De kikkers lijken wel van slag. Op de betontegels zit een hele grote die geen vin verroert als ik dichtbij kom. Ik weet nu hoe het moet. Trek handschoenen aan en zet hem onder het koele blad van de druif. Of dit zijn plek is of niet, niks mee te maken, maar hij moet uit het zicht.
Het geschreeuw van eksters heeft plaats gemaakt voor het piew piew van roofvogel. Welke weet ik niet, maar ik hoor en vrees hem regelmatig.
Op nog geen twee meter van me vandaan strijkt ineens de duivin neer en mijn mond valt open. "Dag meid", zeg ik terwijl ik mij voeg bij man en hond die een meter verder op en naast het bankje zitten. We zien hoe ze waardig naar de tobbe schrijdt en drinkt. Dit is niet gewoon. Vijver voor, vijver achter, en zij komt uitgerekend bij ons uit de tobbe drinken?
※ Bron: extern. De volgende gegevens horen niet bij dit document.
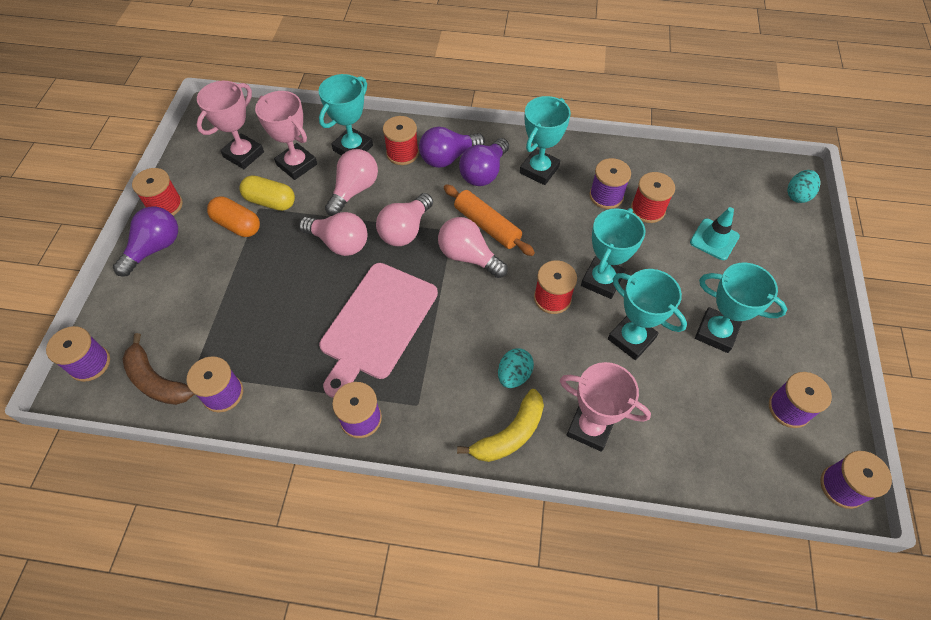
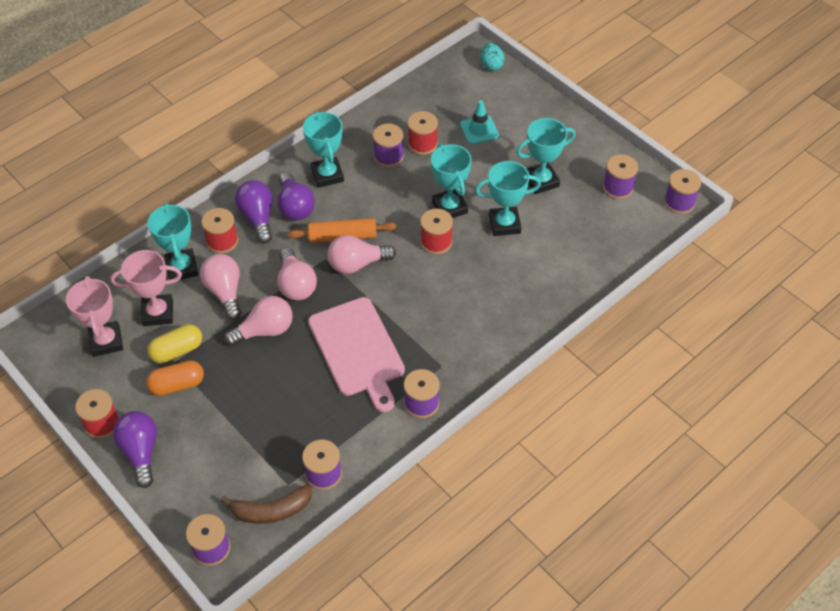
camera: 50 degrees left, 5 degrees down
purple light bulb [419,127,485,168] -> purple light bulb turned 150 degrees clockwise [235,180,273,244]
yellow banana [457,389,544,462] -> none
turquoise egg [498,348,534,388] -> none
pink trophy [560,362,651,452] -> none

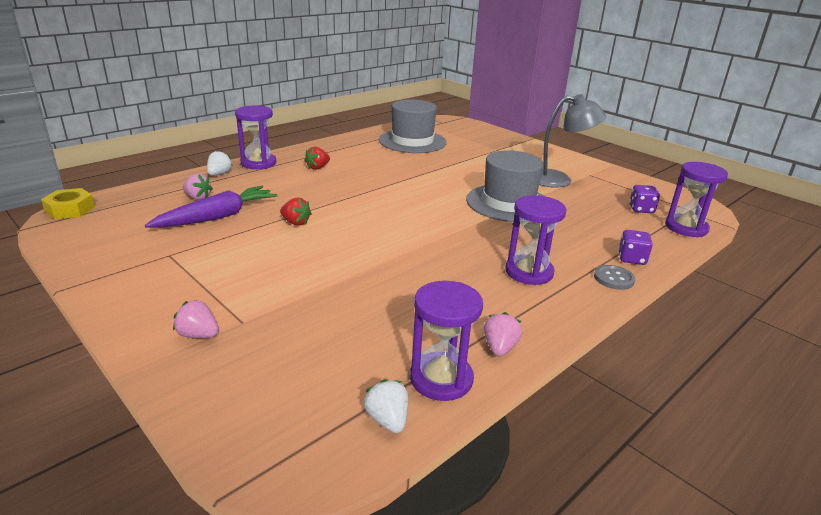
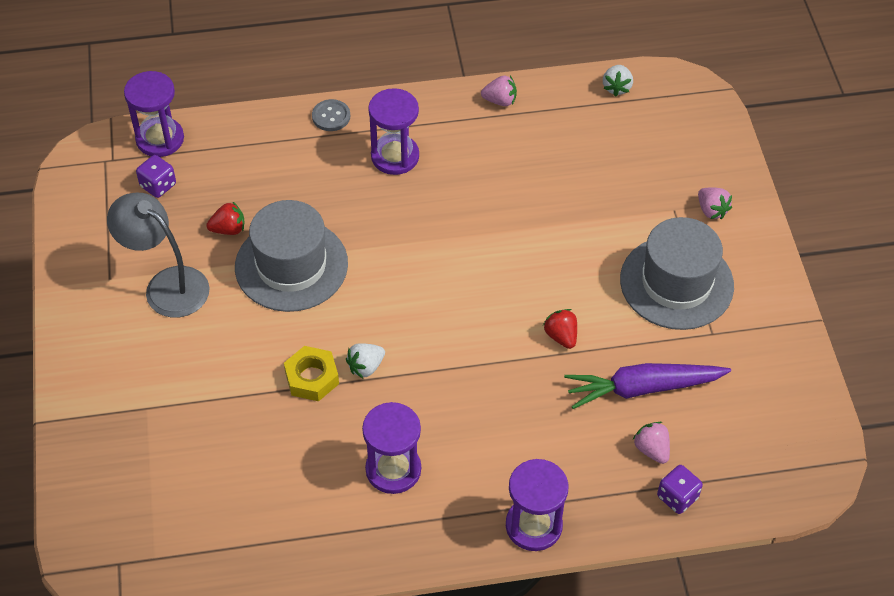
camera: 145 degrees left, 25 degrees up
yellow nut [41,188,95,219] -> yellow nut moved to [284,346,339,401]
white strawberry [207,150,233,175] -> white strawberry moved to [346,343,385,378]
red strawberry [304,147,330,170] -> red strawberry moved to [206,202,244,235]
grey hat [379,99,447,153] -> grey hat moved to [620,217,734,330]
purple hourglass [410,281,483,401] -> purple hourglass moved to [362,402,421,494]
pink strawberry [484,312,522,356] -> pink strawberry turned 135 degrees counterclockwise [481,76,517,106]
purple dice [618,230,653,265] -> purple dice moved to [657,465,703,514]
Ze kuiert vervolgens de voortuin in waar een tweede duif zich bij haar voegt, waarschijnlijk eentje van het jonge koppel. Er volgt een hevige strijd die lang wordt voortgezet, waarschijnlijk om het territoir. Een van beide, maar ik kan door de hoge hosta's niet zien wie, geeft de strijd op en neemt de wiek. Dat dit rakelings over mijn hoofd gaat terwijl er alle ruimte is geeft te denken.